RECORD SET:
- - - -

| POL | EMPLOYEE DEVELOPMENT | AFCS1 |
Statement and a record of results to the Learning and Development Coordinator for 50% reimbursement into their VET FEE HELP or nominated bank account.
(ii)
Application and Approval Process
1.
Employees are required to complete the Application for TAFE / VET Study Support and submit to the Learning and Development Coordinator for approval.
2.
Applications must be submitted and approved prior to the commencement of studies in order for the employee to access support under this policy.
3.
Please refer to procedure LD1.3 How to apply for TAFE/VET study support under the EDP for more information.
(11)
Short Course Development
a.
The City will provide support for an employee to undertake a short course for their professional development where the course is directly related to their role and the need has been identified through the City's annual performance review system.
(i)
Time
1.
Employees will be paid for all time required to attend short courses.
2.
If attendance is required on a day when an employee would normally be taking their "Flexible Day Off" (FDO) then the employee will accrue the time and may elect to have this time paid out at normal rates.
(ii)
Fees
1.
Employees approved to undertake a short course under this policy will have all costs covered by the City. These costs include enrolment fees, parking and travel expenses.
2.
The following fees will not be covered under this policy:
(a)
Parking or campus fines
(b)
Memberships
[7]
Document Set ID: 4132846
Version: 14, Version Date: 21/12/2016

- - - -

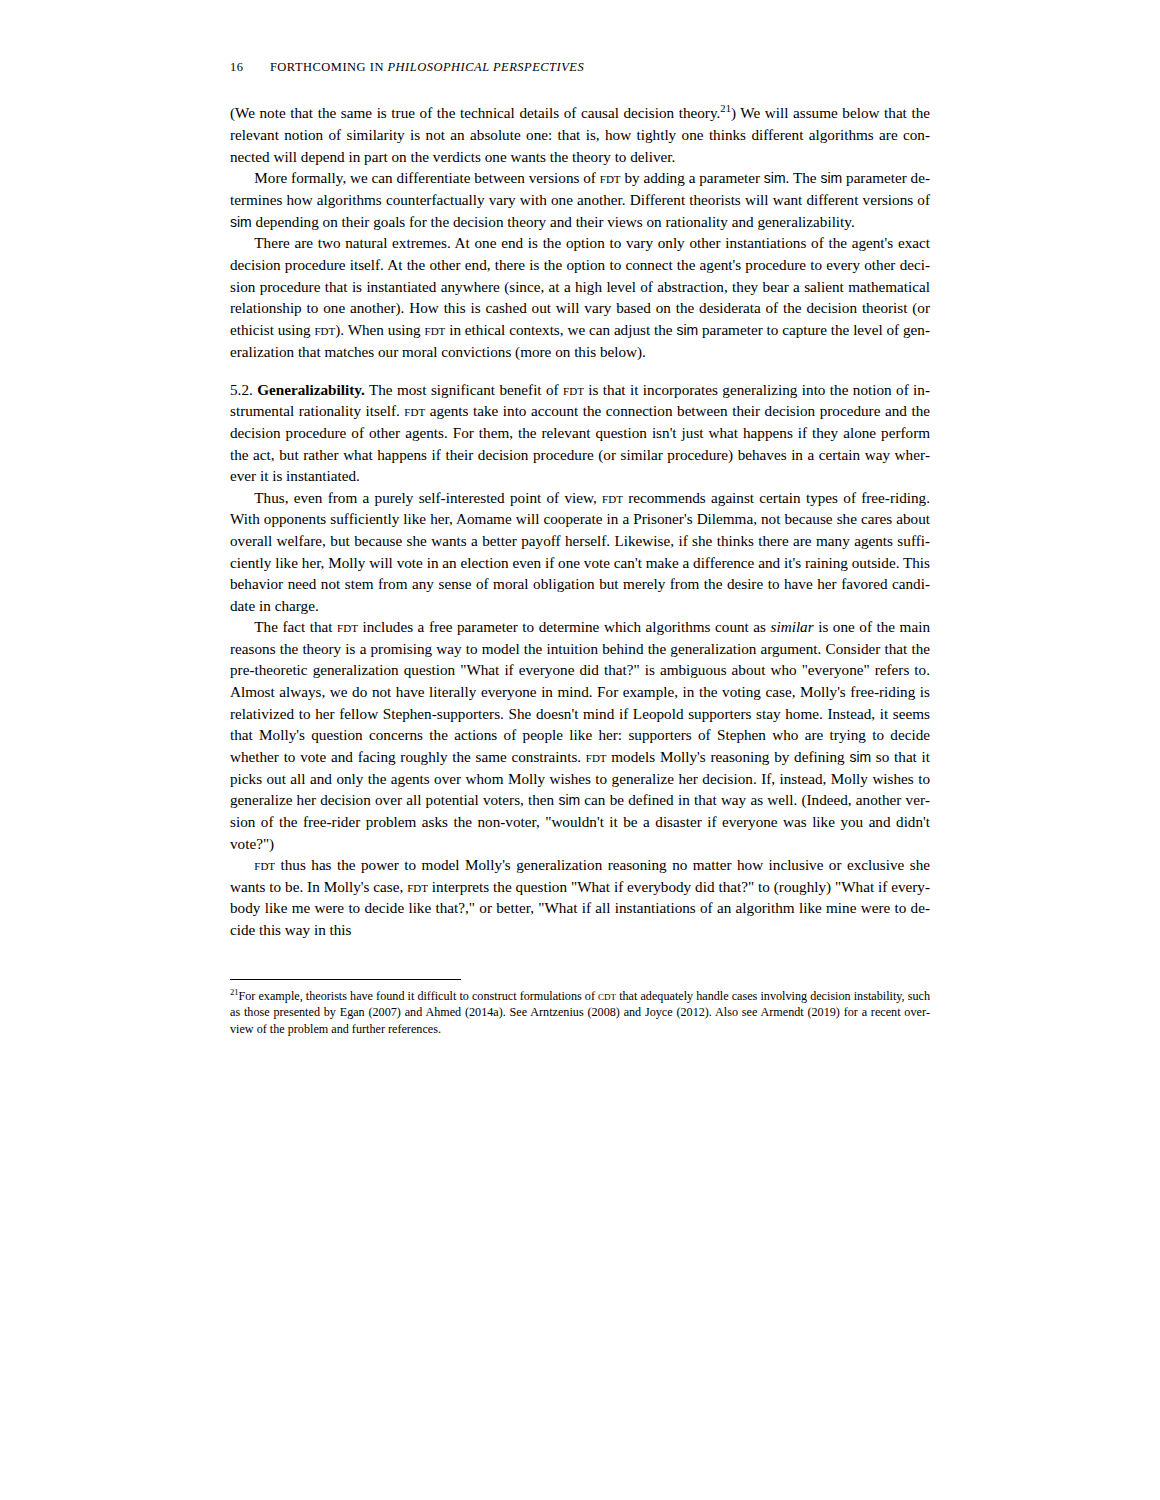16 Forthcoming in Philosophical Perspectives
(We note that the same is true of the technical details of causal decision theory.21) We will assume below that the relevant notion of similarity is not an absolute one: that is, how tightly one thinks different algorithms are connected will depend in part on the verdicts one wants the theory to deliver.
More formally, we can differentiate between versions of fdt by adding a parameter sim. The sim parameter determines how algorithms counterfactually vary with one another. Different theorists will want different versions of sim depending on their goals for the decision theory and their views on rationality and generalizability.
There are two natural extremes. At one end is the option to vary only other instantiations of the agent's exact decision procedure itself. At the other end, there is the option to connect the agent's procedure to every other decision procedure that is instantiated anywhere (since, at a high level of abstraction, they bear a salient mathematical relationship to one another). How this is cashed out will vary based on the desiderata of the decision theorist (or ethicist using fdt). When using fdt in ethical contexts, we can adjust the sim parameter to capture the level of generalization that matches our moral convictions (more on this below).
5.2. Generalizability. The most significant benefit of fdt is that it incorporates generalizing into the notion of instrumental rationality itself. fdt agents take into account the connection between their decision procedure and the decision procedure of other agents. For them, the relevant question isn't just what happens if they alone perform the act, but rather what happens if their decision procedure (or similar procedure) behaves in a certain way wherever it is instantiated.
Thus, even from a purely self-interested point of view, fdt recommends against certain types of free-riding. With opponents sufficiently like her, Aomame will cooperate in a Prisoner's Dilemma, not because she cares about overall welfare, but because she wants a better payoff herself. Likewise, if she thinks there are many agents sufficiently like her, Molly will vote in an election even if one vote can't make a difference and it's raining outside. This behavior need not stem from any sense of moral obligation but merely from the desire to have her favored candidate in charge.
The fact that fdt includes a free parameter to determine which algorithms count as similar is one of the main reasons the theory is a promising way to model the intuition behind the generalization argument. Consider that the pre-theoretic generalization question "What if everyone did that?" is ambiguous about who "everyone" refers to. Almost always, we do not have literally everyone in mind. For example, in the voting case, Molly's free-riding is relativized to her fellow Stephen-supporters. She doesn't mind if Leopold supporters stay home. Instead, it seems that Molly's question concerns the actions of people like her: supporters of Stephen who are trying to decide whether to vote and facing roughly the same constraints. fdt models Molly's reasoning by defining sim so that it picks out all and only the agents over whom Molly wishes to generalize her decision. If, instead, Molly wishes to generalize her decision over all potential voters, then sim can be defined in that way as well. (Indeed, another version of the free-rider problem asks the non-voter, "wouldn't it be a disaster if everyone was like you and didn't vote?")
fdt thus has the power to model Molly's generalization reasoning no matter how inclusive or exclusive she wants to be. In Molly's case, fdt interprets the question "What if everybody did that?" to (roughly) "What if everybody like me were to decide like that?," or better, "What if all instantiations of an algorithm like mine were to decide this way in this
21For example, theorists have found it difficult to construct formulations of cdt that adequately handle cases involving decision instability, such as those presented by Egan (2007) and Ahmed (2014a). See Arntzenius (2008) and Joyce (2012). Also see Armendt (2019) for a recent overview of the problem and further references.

- - - -

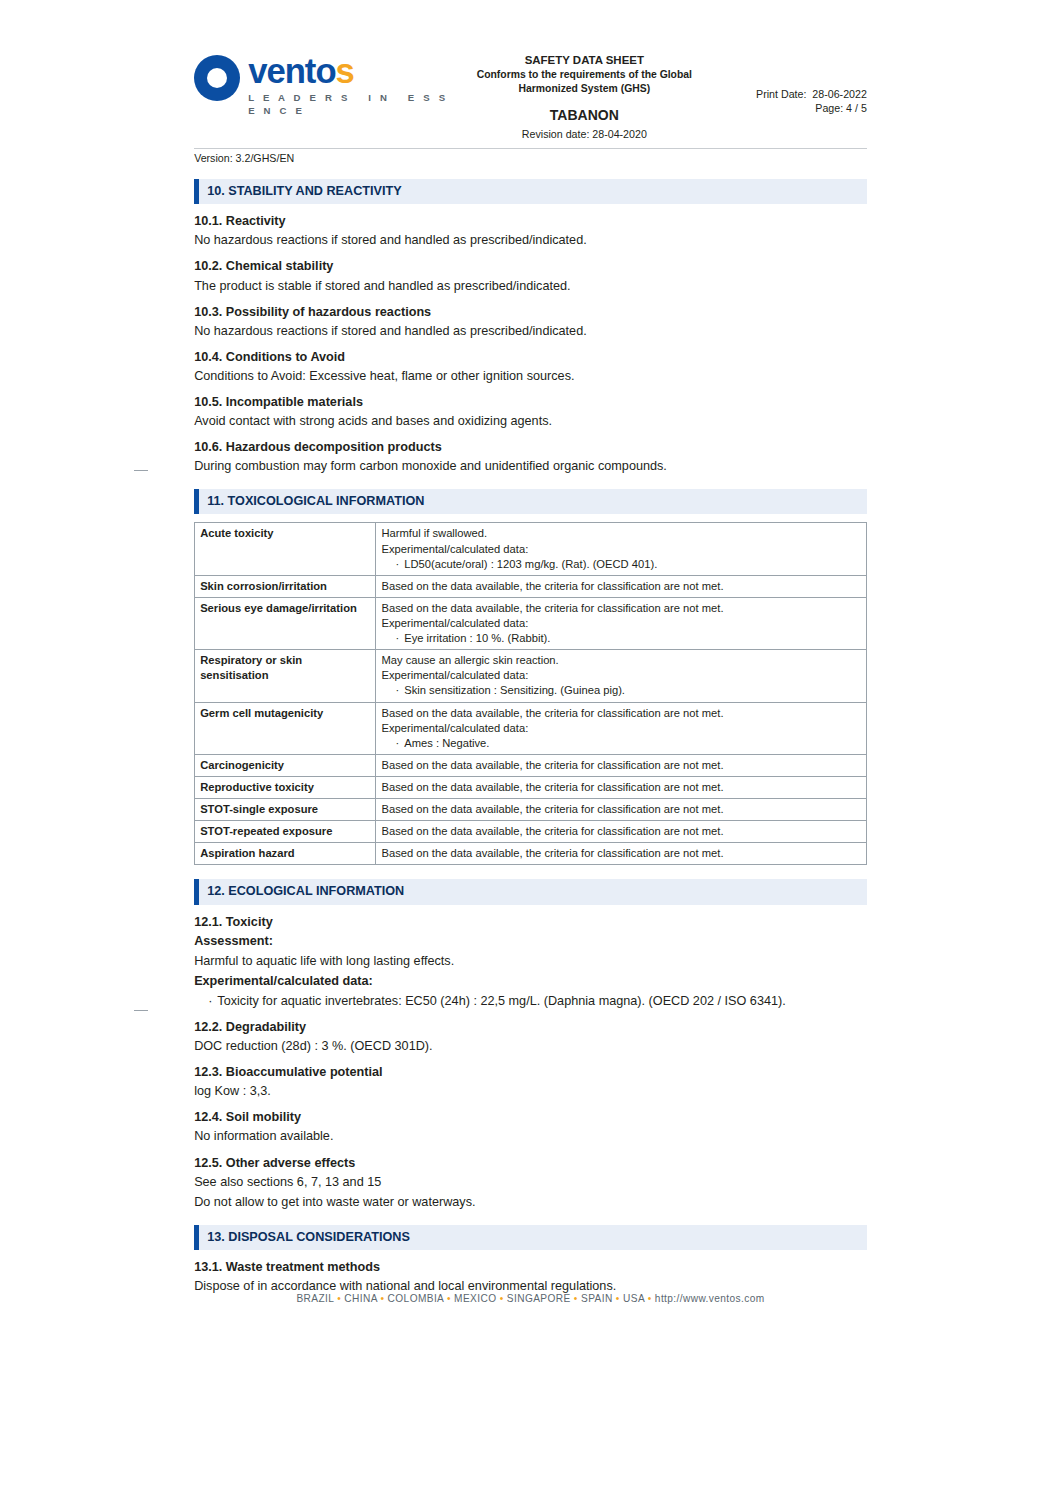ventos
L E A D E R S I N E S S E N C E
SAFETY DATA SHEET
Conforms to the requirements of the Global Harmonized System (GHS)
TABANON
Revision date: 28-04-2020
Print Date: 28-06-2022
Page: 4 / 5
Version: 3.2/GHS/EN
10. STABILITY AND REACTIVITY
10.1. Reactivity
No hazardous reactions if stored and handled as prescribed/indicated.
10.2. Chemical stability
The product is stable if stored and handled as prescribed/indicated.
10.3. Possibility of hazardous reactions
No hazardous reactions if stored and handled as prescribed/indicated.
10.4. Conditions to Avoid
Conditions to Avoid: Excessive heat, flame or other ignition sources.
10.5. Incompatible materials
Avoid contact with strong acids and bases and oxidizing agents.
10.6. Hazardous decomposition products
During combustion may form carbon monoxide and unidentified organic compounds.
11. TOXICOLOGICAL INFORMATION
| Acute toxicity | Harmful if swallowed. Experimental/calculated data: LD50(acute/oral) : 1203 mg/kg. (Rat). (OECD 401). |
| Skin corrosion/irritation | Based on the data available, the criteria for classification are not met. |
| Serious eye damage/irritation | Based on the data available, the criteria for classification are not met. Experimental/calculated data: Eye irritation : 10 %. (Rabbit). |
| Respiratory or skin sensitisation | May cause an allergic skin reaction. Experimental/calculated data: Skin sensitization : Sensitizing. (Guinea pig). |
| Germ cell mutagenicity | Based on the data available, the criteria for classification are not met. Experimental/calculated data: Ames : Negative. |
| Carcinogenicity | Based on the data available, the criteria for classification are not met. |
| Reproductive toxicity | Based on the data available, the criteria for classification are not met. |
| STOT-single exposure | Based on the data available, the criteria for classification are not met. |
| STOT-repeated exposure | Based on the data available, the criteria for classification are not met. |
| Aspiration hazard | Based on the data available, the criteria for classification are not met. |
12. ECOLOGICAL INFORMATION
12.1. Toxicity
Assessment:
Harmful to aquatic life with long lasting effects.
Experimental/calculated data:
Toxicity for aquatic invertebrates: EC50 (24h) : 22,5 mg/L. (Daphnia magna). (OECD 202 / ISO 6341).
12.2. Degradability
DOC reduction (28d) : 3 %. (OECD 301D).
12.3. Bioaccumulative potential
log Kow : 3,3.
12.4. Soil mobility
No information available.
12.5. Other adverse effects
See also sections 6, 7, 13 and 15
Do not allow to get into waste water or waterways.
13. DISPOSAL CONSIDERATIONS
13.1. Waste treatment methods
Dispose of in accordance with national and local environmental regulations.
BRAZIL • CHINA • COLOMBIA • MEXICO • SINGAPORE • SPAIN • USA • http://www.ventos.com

- - - -

The range runs from the line above containing "Version: 3.2/GHS/EN" to the line containing "10.3. Possibility of hazardous reactions", inclusive. Restate those lines word for word and no others.

Version: 3.2/GHS/EN
10. STABILITY AND REACTIVITY
10.1. Reactivity
No hazardous reactions if stored and handled as prescribed/indicated.
10.2. Chemical stability
The product is stable if stored and handled as prescribed/indicated.
10.3. Possibility of hazardous reactions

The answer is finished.